■ WHAT YOU SHOULD DO ■
Rewrite the lines below, replacing "Hotline" with "Helpline" and leaving everything else as it is.

*** Opening of WORKING DATA ***

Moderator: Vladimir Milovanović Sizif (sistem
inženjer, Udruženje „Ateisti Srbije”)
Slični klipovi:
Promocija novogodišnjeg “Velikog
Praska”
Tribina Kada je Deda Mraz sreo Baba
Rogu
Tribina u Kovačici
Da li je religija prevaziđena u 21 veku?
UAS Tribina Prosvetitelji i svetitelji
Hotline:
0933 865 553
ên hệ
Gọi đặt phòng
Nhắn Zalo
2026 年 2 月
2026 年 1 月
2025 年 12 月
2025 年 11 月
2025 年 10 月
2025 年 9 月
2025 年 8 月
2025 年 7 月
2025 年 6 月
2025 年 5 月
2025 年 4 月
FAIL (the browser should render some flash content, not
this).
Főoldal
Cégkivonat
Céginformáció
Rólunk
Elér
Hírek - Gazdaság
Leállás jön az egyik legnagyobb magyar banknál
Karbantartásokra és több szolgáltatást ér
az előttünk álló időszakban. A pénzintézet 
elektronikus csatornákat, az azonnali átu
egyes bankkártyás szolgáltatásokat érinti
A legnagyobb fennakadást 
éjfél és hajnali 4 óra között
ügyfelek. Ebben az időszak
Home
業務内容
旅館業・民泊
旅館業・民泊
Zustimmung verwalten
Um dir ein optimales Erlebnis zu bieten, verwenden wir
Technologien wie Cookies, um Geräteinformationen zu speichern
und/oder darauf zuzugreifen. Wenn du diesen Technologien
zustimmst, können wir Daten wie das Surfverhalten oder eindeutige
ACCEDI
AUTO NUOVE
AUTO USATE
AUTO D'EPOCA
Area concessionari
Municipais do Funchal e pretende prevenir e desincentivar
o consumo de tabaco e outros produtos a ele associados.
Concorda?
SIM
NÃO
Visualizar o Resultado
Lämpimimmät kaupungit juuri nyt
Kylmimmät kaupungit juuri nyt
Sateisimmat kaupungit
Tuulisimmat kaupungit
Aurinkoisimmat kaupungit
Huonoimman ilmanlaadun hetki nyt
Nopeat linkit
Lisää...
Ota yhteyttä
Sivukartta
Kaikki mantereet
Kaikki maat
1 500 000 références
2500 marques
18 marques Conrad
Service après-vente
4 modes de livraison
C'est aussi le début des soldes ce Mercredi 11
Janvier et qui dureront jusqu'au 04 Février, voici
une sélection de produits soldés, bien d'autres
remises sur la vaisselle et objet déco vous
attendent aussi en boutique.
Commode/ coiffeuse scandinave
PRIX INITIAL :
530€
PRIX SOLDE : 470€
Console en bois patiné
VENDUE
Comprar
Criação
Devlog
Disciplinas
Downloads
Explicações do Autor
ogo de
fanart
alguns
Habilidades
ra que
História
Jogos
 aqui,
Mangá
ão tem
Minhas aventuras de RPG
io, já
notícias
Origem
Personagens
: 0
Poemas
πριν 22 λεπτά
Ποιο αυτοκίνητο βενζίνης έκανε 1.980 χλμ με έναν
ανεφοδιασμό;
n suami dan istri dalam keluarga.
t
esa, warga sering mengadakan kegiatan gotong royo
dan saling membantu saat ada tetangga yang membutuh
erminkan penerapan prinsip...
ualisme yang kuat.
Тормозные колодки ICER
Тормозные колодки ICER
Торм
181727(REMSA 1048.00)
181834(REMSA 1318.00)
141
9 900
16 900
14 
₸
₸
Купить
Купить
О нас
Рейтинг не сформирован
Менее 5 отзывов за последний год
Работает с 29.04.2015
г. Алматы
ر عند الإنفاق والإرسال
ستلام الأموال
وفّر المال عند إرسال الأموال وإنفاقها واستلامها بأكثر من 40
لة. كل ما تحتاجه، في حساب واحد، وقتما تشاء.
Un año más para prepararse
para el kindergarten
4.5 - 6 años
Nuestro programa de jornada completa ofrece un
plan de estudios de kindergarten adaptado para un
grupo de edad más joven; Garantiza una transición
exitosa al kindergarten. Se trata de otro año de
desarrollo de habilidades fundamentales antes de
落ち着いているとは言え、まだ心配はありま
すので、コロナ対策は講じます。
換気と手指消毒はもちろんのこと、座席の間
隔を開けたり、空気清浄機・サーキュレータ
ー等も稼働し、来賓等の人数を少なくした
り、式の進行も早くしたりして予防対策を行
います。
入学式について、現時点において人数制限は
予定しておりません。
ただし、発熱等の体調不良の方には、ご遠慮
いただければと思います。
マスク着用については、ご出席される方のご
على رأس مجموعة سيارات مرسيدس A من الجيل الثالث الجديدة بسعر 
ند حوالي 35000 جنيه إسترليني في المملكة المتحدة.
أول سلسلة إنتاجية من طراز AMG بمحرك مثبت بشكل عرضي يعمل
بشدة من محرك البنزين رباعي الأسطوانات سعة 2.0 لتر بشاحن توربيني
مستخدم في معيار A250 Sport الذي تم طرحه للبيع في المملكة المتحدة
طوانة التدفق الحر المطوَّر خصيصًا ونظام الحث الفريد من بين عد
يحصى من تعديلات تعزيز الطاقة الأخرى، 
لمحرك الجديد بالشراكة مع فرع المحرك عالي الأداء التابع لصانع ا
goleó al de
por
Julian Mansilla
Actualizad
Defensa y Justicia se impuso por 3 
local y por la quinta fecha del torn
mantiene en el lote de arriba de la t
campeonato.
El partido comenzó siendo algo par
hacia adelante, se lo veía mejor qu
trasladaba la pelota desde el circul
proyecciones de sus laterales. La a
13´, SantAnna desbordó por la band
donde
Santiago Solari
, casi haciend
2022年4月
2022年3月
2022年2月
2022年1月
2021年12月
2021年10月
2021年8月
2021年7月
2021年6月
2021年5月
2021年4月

*** Close of WORKING DATA ***

■ EXERCISE ANSWER ■
Moderator: Vladimir Milovanović Sizif (sistem
inženjer, Udruženje „Ateisti Srbije”)
Slični klipovi:
Promocija novogodišnjeg “Velikog
Praska”
Tribina Kada je Deda Mraz sreo Baba
Rogu
Tribina u Kovačici
Da li je religija prevaziđena u 21 veku?
UAS Tribina Prosvetitelji i svetitelji
Helpline:
0933 865 553
ên hệ
Gọi đặt phòng
Nhắn Zalo
2026 年 2 月
2026 年 1 月
2025 年 12 月
2025 年 11 月
2025 年 10 月
2025 年 9 月
2025 年 8 月
2025 年 7 月
2025 年 6 月
2025 年 5 月
2025 年 4 月
FAIL (the browser should render some flash content, not
this).
Főoldal
Cégkivonat
Céginformáció
Rólunk
Elér
Hírek - Gazdaság
Leállás jön az egyik legnagyobb magyar banknál
Karbantartásokra és több szolgáltatást ér
az előttünk álló időszakban. A pénzintézet 
elektronikus csatornákat, az azonnali átu
egyes bankkártyás szolgáltatásokat érinti
A legnagyobb fennakadást 
éjfél és hajnali 4 óra között
ügyfelek. Ebben az időszak
Home
業務内容
旅館業・民泊
旅館業・民泊
Zustimmung verwalten
Um dir ein optimales Erlebnis zu bieten, verwenden wir
Technologien wie Cookies, um Geräteinformationen zu speichern
und/oder darauf zuzugreifen. Wenn du diesen Technologien
zustimmst, können wir Daten wie das Surfverhalten oder eindeutige
ACCEDI
AUTO NUOVE
AUTO USATE
AUTO D'EPOCA
Area concessionari
Municipais do Funchal e pretende prevenir e desincentivar
o consumo de tabaco e outros produtos a ele associados.
Concorda?
SIM
NÃO
Visualizar o Resultado
Lämpimimmät kaupungit juuri nyt
Kylmimmät kaupungit juuri nyt
Sateisimmat kaupungit
Tuulisimmat kaupungit
Aurinkoisimmat kaupungit
Huonoimman ilmanlaadun hetki nyt
Nopeat linkit
Lisää...
Ota yhteyttä
Sivukartta
Kaikki mantereet
Kaikki maat
1 500 000 références
2500 marques
18 marques Conrad
Service après-vente
4 modes de livraison
C'est aussi le début des soldes ce Mercredi 11
Janvier et qui dureront jusqu'au 04 Février, voici
une sélection de produits soldés, bien d'autres
remises sur la vaisselle et objet déco vous
attendent aussi en boutique.
Commode/ coiffeuse scandinave
PRIX INITIAL :
530€
PRIX SOLDE : 470€
Console en bois patiné
VENDUE
Comprar
Criação
Devlog
Disciplinas
Downloads
Explicações do Autor
ogo de
fanart
alguns
Habilidades
ra que
História
Jogos
 aqui,
Mangá
ão tem
Minhas aventuras de RPG
io, já
notícias
Origem
Personagens
: 0
Poemas
πριν 22 λεπτά
Ποιο αυτοκίνητο βενζίνης έκανε 1.980 χλμ με έναν
ανεφοδιασμό;
n suami dan istri dalam keluarga.
t
esa, warga sering mengadakan kegiatan gotong royo
dan saling membantu saat ada tetangga yang membutuh
erminkan penerapan prinsip...
ualisme yang kuat.
Тормозные колодки ICER
Тормозные колодки ICER
Торм
181727(REMSA 1048.00)
181834(REMSA 1318.00)
141
9 900
16 900
14 
₸
₸
Купить
Купить
О нас
Рейтинг не сформирован
Менее 5 отзывов за последний год
Работает с 29.04.2015
г. Алматы
ر عند الإنفاق والإرسال
ستلام الأموال
وفّر المال عند إرسال الأموال وإنفاقها واستلامها بأكثر من 40
لة. كل ما تحتاجه، في حساب واحد، وقتما تشاء.
Un año más para prepararse
para el kindergarten
4.5 - 6 años
Nuestro programa de jornada completa ofrece un
plan de estudios de kindergarten adaptado para un
grupo de edad más joven; Garantiza una transición
exitosa al kindergarten. Se trata de otro año de
desarrollo de habilidades fundamentales antes de
落ち着いているとは言え、まだ心配はありま
すので、コロナ対策は講じます。
換気と手指消毒はもちろんのこと、座席の間
隔を開けたり、空気清浄機・サーキュレータ
ー等も稼働し、来賓等の人数を少なくした
り、式の進行も早くしたりして予防対策を行
います。
入学式について、現時点において人数制限は
予定しておりません。
ただし、発熱等の体調不良の方には、ご遠慮
いただければと思います。
マスク着用については、ご出席される方のご
على رأس مجموعة سيارات مرسيدس A من الجيل الثالث الجديدة بسعر 
ند حوالي 35000 جنيه إسترليني في المملكة المتحدة.
أول سلسلة إنتاجية من طراز AMG بمحرك مثبت بشكل عرضي يعمل
بشدة من محرك البنزين رباعي الأسطوانات سعة 2.0 لتر بشاحن توربيني
مستخدم في معيار A250 Sport الذي تم طرحه للبيع في المملكة المتحدة
طوانة التدفق الحر المطوَّر خصيصًا ونظام الحث الفريد من بين عد
يحصى من تعديلات تعزيز الطاقة الأخرى، 
لمحرك الجديد بالشراكة مع فرع المحرك عالي الأداء التابع لصانع ا
goleó al de
por
Julian Mansilla
Actualizad
Defensa y Justicia se impuso por 3 
local y por la quinta fecha del torn
mantiene en el lote de arriba de la t
campeonato.
El partido comenzó siendo algo par
hacia adelante, se lo veía mejor qu
trasladaba la pelota desde el circul
proyecciones de sus laterales. La a
13´, SantAnna desbordó por la band
donde
Santiago Solari
, casi haciend
2022年4月
2022年3月
2022年2月
2022年1月
2021年12月
2021年10月
2021年8月
2021年7月
2021年6月
2021年5月
2021年4月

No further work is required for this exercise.